Thursday, December 13, 2018

Why is this so hard?

The budget (FY 2017) for the Center for Medicare and Medicaid Services (CMS) was $1 trillion – with a T. In this budget, we pay top price for drugs including $100,00 cancer drugs. CMS would also pay for expensive antibiotics if hospitals would only stock them so they would be available to their physicians and patients. If this is true, why is it so hard to come up with a $2 billion dollar investment as a pull incentive to encourage antibiotic R&D? I don’t get it. 

Of course I see some minor issues here.  An incentive that is given as part of a contract with a pharmaceutical company might seem like a price negotiation – and that is forbidden by law (why???) at CMS. But FDA Commissioner Scott Gottlieb has proposed that CMS simply buy, upfront, a large supply of a new antibiotic fulfilling CDC’s priorities thus guaranteeing a market for any company succeeding in getting such a drug approved. This would work and seems within CMS’s authority.  Would they even need additional budget to cover this given their already existing budget figure? What is stopping this from happening?  I see no evidence of follow-up by CMS.

Other pull incentives would almost certainly require legislation. My current understanding is that the REVAMP bill proposing a transferable exclusivity voucher (conveyance) will not progress because of bipartisan agreement that exclusivity should not be commoditized. This is unfortunate since this would have been a valuable approach – although the bill would have required significant revision to put in place a few guardrails such that we were not spending many billions unnecessarily. 

A simple market entry award providing a payment of up to $2 billion over several years as part of a contractual arrangement with a company achieving approval of a priority antibiotic would work.  In one version of this model, the price the company could charge for the antibiotic would be capped throughout its marketed life.  In a second version (hybrid model) the price cap would be gradually lifted to provide incentive for the company to continue to be active in supporting the new antibiotic but also to encourage the entry of generics at the end of exclusivity for the new drug. I prefer the hybrid model here.  Again, these would require legislation with the HHS being the recipient of the funding. 
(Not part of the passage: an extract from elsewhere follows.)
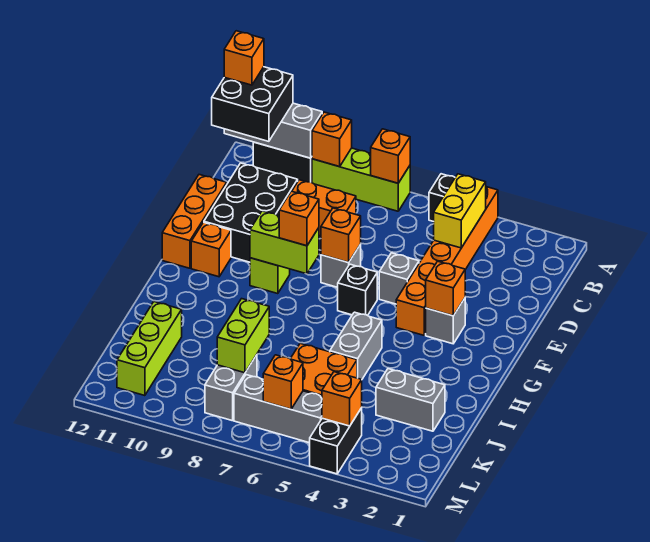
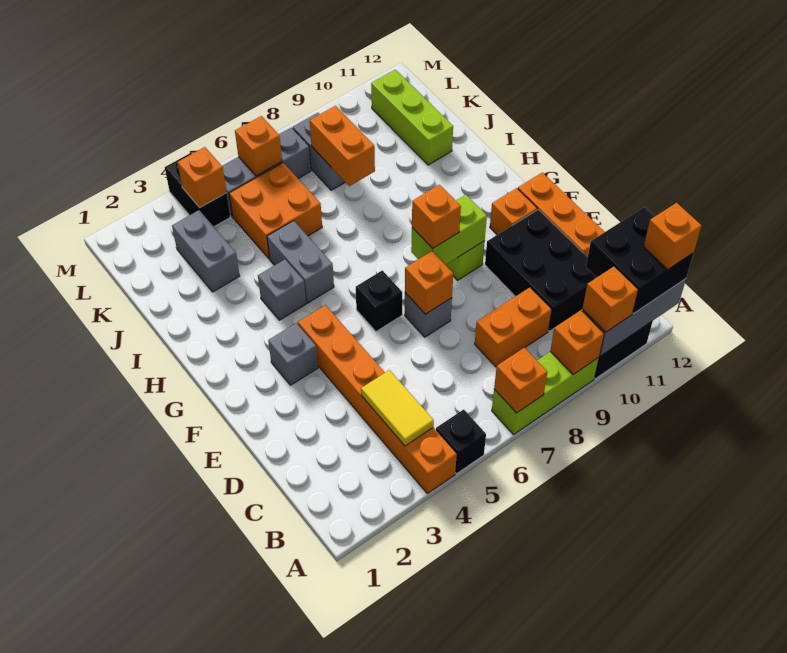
yellow 1x2 brick [434,174,486,248] -> yellow 1x2 tile [361,370,434,446]
grey 1x1 brick [379,253,419,304] -> grey 1x1 brick moved to [258,259,306,320]
orange 1x1 brick [426,261,465,316] -> orange 1x1 brick moved to [583,266,638,332]
grey 1x2 brick [376,369,445,431] -> grey 1x2 brick turned to [172,210,239,292]
lime 1x2 brick [217,299,269,373] -> orange 1x2 brick [310,106,375,186]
Since antibiotic sales are global, the cost of these pull incentives could be offset by similar incentives implemented by other countries. In any legislation or policy the secretary of HHS could be required to track such incentives offered around the world and use those to offset the US contribution.  So we’re talking about figure that will certainly be less than $2 billion per new and desperately needed antibiotic. In FY 2017 the US federal government spent almost $4 trillion (with a T). Discretionary spending was about $1.1 trillion.  So – again – why is this so hard?